[REQUIRED WORK]
Each line from the one containing "Envienos su opinión" to the end of the records should be copied exactly, and no other line.

-- DATASET EXCERPTS follows --

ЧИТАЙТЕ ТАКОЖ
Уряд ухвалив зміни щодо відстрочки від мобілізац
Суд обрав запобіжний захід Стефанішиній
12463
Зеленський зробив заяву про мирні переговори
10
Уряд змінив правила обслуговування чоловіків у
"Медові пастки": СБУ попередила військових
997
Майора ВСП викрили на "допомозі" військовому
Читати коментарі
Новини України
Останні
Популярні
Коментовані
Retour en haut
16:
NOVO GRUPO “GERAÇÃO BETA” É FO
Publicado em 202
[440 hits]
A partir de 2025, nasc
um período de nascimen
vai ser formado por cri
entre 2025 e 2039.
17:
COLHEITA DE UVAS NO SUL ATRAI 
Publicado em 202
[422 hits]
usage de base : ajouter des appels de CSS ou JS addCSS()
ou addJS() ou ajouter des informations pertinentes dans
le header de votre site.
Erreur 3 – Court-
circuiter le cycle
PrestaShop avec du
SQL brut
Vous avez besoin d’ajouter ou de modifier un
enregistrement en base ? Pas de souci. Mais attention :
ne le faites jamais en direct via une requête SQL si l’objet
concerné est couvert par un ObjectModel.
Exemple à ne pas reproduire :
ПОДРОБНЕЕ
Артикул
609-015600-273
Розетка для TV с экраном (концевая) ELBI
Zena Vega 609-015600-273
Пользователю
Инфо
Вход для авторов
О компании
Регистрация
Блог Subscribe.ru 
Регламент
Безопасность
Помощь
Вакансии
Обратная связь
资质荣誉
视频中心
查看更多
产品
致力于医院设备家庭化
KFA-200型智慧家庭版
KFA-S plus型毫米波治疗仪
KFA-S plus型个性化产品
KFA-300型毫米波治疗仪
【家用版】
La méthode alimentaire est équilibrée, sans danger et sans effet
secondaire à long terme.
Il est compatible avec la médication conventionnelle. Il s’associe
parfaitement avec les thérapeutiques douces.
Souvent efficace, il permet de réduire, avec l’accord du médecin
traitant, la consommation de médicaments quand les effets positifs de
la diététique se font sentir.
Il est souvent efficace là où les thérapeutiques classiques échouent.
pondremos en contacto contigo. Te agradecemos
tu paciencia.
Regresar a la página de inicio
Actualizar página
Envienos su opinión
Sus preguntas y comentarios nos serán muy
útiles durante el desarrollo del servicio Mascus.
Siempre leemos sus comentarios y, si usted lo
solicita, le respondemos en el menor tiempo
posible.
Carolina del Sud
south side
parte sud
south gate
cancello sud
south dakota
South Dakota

-- DATASET EXCERPTS concluded --

[EXERCISE RESPONSE]
Envienos su opinión
Sus preguntas y comentarios nos serán muy
útiles durante el desarrollo del servicio Mascus.
Siempre leemos sus comentarios y, si usted lo
solicita, le respondemos en el menor tiempo
posible.
Carolina del Sud
south side
parte sud
south gate
cancello sud
south dakota
South Dakota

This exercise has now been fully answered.